Il ne le regrette pas du tout, ni pour des raisons familiales, mais aussi pour l’intérêt de l’exercice médical qu’il a pu y déployer auprès d’une population qu’il a adoptée comme la sienne.

Tout d’abord affecté en médecine interne à l’hôpital de Mamao, il a finalement été entendu sur sa demande d’affectation insulaire et a exercé avec sa femme également médecin à Huahine : « 9 ans d’exercice insulaire où j’étais le seul médecin public de l’île, j’ai vécu avec passion mon métier ».

Il a connu la difficulté de l’astreinte 24h/24 7 jours sur 7 pendant 10 ans, à l’époque sans portable, où chaque changement de lieu était signalé à son infirmier, exposant ainsi en permanence sa vie privée.  Il a ensuite accepté de rentrer dans le champ de la médecine de santé publique et aussi accepté des responsabilités de fonctions administratives, dont celle de la subdivision des Iles Sous Le Vent puis de direction de l’hôpital d’Uturoa, l’hôpital de proximité de l’archipel, un métier appris sur le tas avec conviction.

Son expérience de terrain a été un atout à faire pâlir les « vrais directeurs », nommés le plus souvent pour deux ans, devant s’adapter aux spécificités polynésiennes la première année et préparant déjà leur départ la deuxième.  Aujourd’hui, il aimerait être entendu sur ses propositions d’allègement des procédures administratives notamment et ne baisse pas les bras.

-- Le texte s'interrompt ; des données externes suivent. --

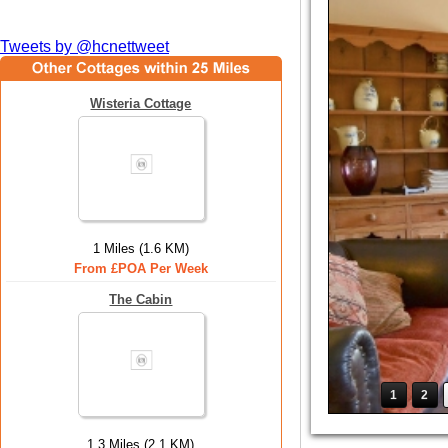
Tweets by @hcnettweet
Wisteria Cottage
1 Miles (1.6 KM)
From £POA Per Week
The Cabin
1
2
1.3 Miles (2.1 KM)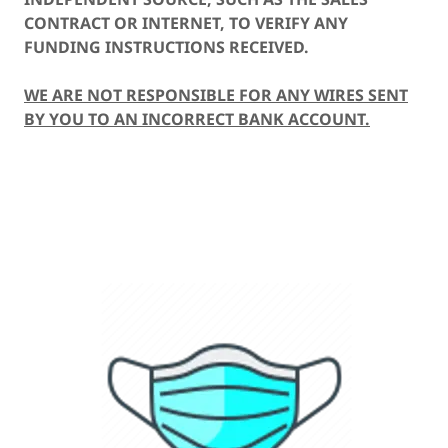
CONTRACT OR INTERNET, TO VERIFY ANY
FUNDING INSTRUCTIONS RECEIVED.
WE ARE NOT RESPONSIBLE FOR ANY WIRES SENT
BY YOU TO AN INCORRECT BANK ACCOUNT.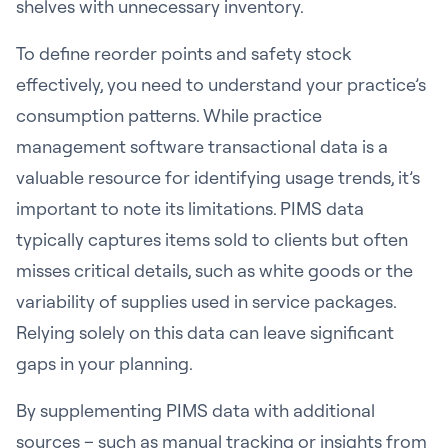
shelves with unnecessary inventory.
To define reorder points and safety stock
effectively, you need to understand your practice’s
consumption patterns. While practice
management software transactional data is a
valuable resource for identifying usage trends, it’s
important to note its limitations. PIMS data
typically captures items sold to clients but often
misses critical details, such as white goods or the
variability of supplies used in service packages.
Relying solely on this data can leave significant
gaps in your planning.
By supplementing PIMS data with additional
sources – such as manual tracking or insights from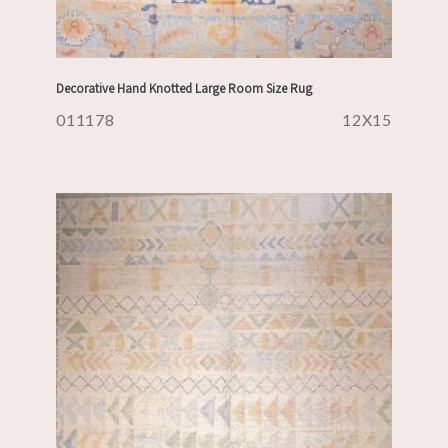
Decorative Hand Knotted Large Room Size Rug
011178
12X15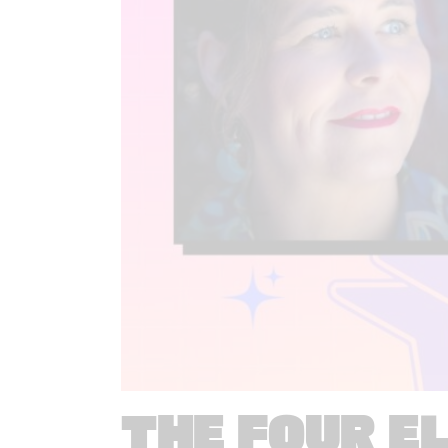
THE FOUR E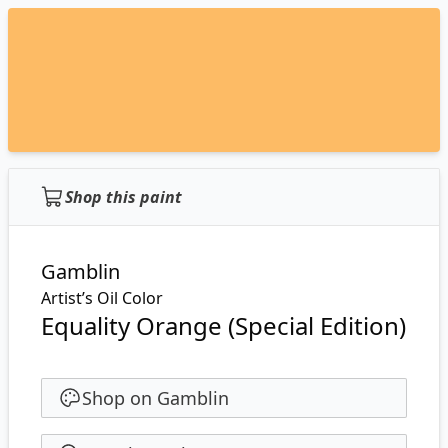
Shop this paint
Gamblin
Artist’s Oil Color
Equality Orange (Special Edition)
Shop on Gamblin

Vivre à Raiatea est un grand bonheur pour lui et sa famille. Il essaie sans relâche de soutenir ses équipes, met en place des réunions en visio sur Teams en dépit d’une connexion internet malheureusement encore trop aléatoire, a beaucoup travaillé sur la formation des personnels en poste isolé. La présentation de la démarche TUSI pourrait trouver écho par son approche solidaire et philanthropique. Nul doute que TUSI gagnerait beaucoup de son expérience et de celle de tous ceux avec qui il travaille.

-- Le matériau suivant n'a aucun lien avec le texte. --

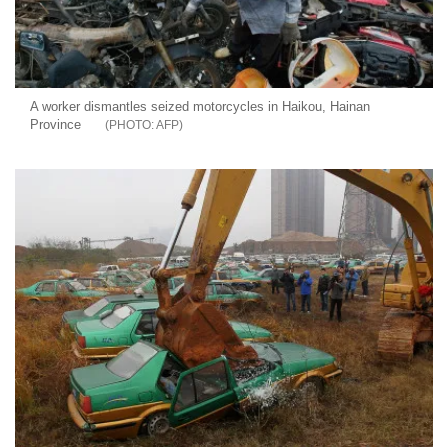
A worker dismantles seized motorcycles in Haikou, Hainan
Province
AFP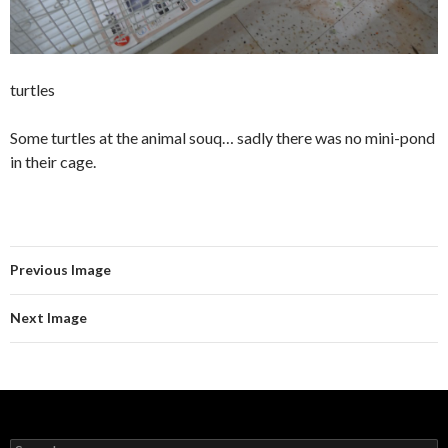
turtles
Some turtles at the animal souq… sadly there was no mini-pond
in their cage.
Previous Image
Next Image
S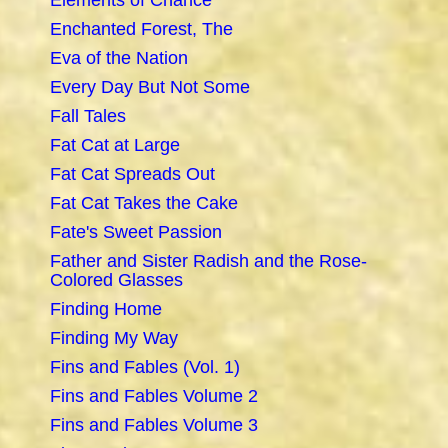
Elements of Chance
Enchanted Forest, The
Eva of the Nation
Every Day But Not Some
Fall Tales
Fat Cat at Large
Fat Cat Spreads Out
Fat Cat Takes the Cake
Fate's Sweet Passion
Father and Sister Radish and the Rose-
Colored Glasses
Finding Home
Finding My Way
Fins and Fables (Vol. 1)
Fins and Fables Volume 2
Fins and Fables Volume 3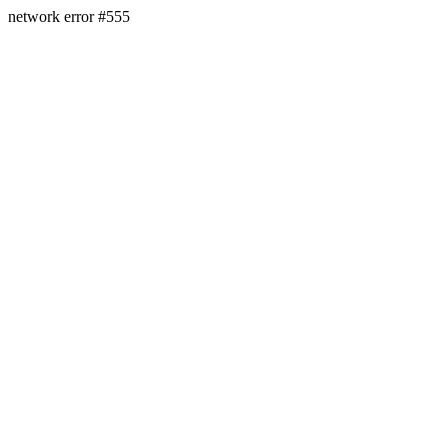
network error #555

Nous nous sommes quittés avec l’espoir de coopérer sur tous ces sujets. Merci à lui de m’avoir accordé autant de temps et d’attention !

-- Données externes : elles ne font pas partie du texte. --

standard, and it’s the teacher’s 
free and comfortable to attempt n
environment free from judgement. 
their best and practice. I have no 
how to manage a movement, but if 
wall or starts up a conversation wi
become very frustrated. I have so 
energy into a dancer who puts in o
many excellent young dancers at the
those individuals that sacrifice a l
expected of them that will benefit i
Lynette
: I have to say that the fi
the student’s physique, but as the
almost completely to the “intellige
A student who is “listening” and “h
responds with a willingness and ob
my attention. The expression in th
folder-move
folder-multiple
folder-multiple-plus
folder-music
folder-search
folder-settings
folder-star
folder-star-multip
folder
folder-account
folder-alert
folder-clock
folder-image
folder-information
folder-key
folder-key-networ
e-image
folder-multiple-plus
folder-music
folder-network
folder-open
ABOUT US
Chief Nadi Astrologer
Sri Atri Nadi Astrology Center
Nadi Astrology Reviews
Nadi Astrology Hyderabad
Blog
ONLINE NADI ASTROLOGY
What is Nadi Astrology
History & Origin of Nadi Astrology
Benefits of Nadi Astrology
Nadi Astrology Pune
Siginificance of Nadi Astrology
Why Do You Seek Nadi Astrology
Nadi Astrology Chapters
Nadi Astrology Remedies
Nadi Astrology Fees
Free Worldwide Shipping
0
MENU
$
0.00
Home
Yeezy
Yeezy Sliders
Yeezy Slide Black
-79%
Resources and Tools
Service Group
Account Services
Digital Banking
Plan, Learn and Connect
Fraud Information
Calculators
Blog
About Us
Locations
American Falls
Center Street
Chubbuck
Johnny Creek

* En Polynésie, la Direction Générale de la Santé ne fait pas partie des Services de l’état français. Gérée par la DGS, direction Générale de la Santé du gouvernement autonome de Polynésie, le circuit administratif des candidatures est très long. Outre la fourniture des documents de base demandés dans tous les DOM TOM (passeport, diplômes, N° d’inscription à l’Ordre des médecins, CV, extrait de casier judiciaire), il faut fournir une attestation de résidence, des extraits de casier judiciaire type 2 & 3, une attestation de chaque employeur cité dans le Curriculum vitae, un extrait d’acte de naissance, etc. Et le dossier complet doit passer dans tous les bureaux concernés par chacune de ces pièces, ce qui peut prendre plus de deux mois.